──────── Text segment ────────
The answer to this question apparently varies by geography, industry and organization. Regardless, HR professionals would be remiss if they did not at least take steps to assess and then address the situation within their own workforces.

Lynne Curry, a management consultant with The Growth Company in Anchorage, Alaska, says she was called upon to testify as an expert witness in an age-discrimination case that she saw "was really a generational issue," as she believes there are "generational castes" in organizations.

"Gen X and Gen Y grew up with very high expectations and had egalitarian relationships with their parents, rather than hierarchies," she says. "They expected to come into the organization and move up very quickly. It's very frustrating to come into an organization and know that you can't move up."

Curry says there are also well-qualified employees in all these generations who really aren't that worried about such things "because they're just going to go somewhere else" to find their way to the top.

But, she acknowledges, "there is such a lack of respect from one group to another."

But the current divide is really not a new one, says Jacquelyn B. James, an expert on ageism with the Sloan Center on Aging and Work at Boston College, in Chestnut Hill, Mass.

"One of the reasons younger people [say they] are having such a hard time [finding a job] is that older people are not fading out and making room for them," she says. But, despite the fact that many economists have looked at the issue from multiple angles, "there is no evidence that, if older workers do leave, it creates opportunities for younger workers."
──────── Recorded data ────────
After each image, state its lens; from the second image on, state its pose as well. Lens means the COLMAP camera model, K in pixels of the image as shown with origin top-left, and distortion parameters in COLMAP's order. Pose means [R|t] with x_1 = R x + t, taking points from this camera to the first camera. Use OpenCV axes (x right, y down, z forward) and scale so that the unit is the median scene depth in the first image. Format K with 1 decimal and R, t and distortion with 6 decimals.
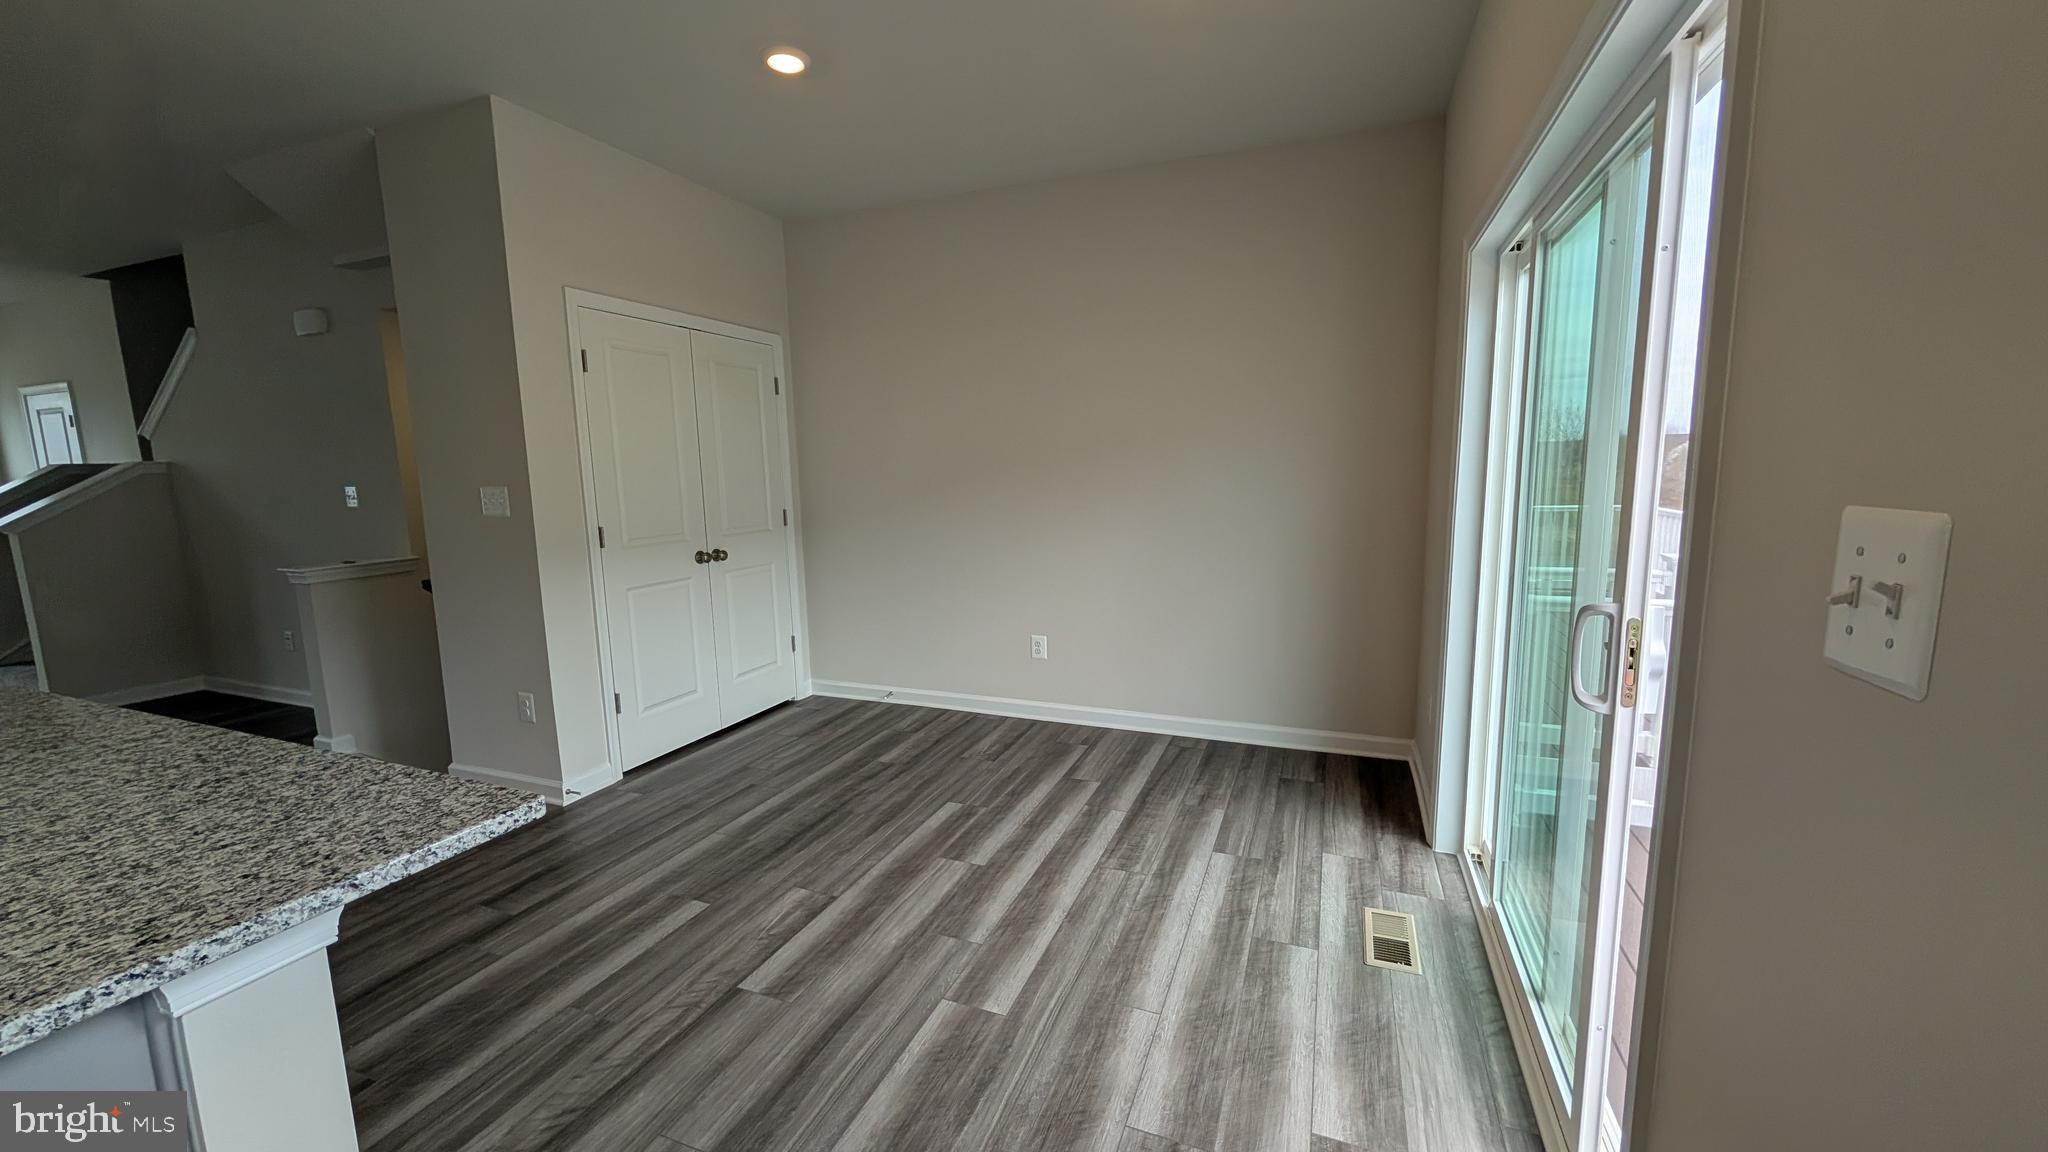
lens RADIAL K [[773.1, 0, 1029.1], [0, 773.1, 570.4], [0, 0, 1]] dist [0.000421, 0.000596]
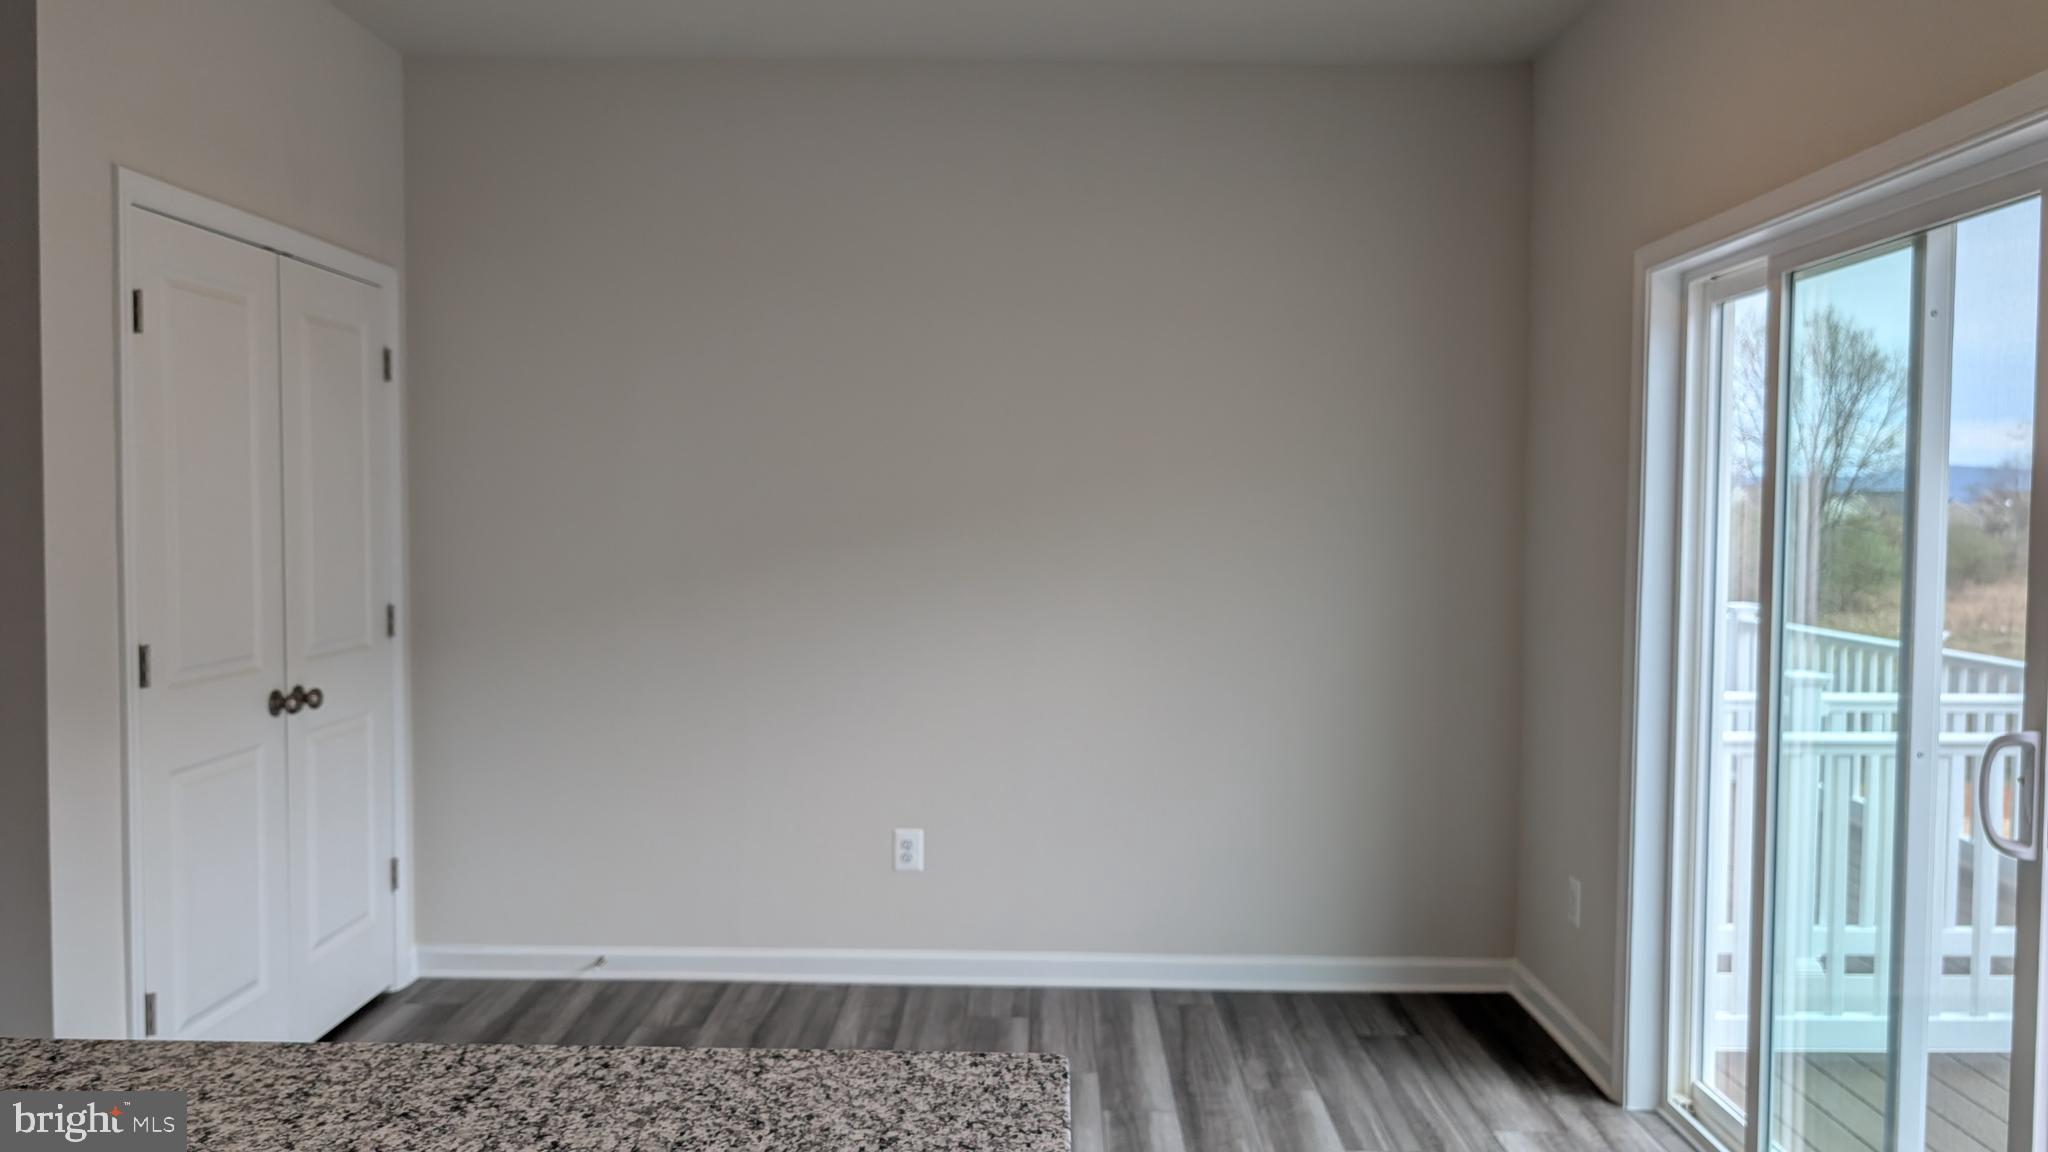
────────
To do:
**A.** Repeat the article on generational divides at work word for word, from "But the current" up to and including "Chestnut Hill, Mass.".
**B.** Decide whether each statement agrees with the article on generational divides at work. Answer yes or no for each, and quote the words from the article that settle it.
(i) Lynne Curry works as a management consultant in Anchorage, Alaska.
(ii) Jacquelyn B. James describes the current divide as a new one.
(iii) Curry says Gen X and Gen Y had hierarchical relationships with their parents.
Rely only on the article about generational divides at work when responding.

Results of the tasks:
**A.**
But the current divide is really not a new one, says Jacquelyn B. James, an expert on ageism with the Sloan Center on Aging and Work at Boston College, in Chestnut Hill, Mass.

**B.**
(i) Yes: "a management consultant with The Growth Company in Anchorage, Alaska"
(ii) No: "the current divide is really not a new one"
(iii) No: "had egalitarian relationships with their parents, rather than hierarchies"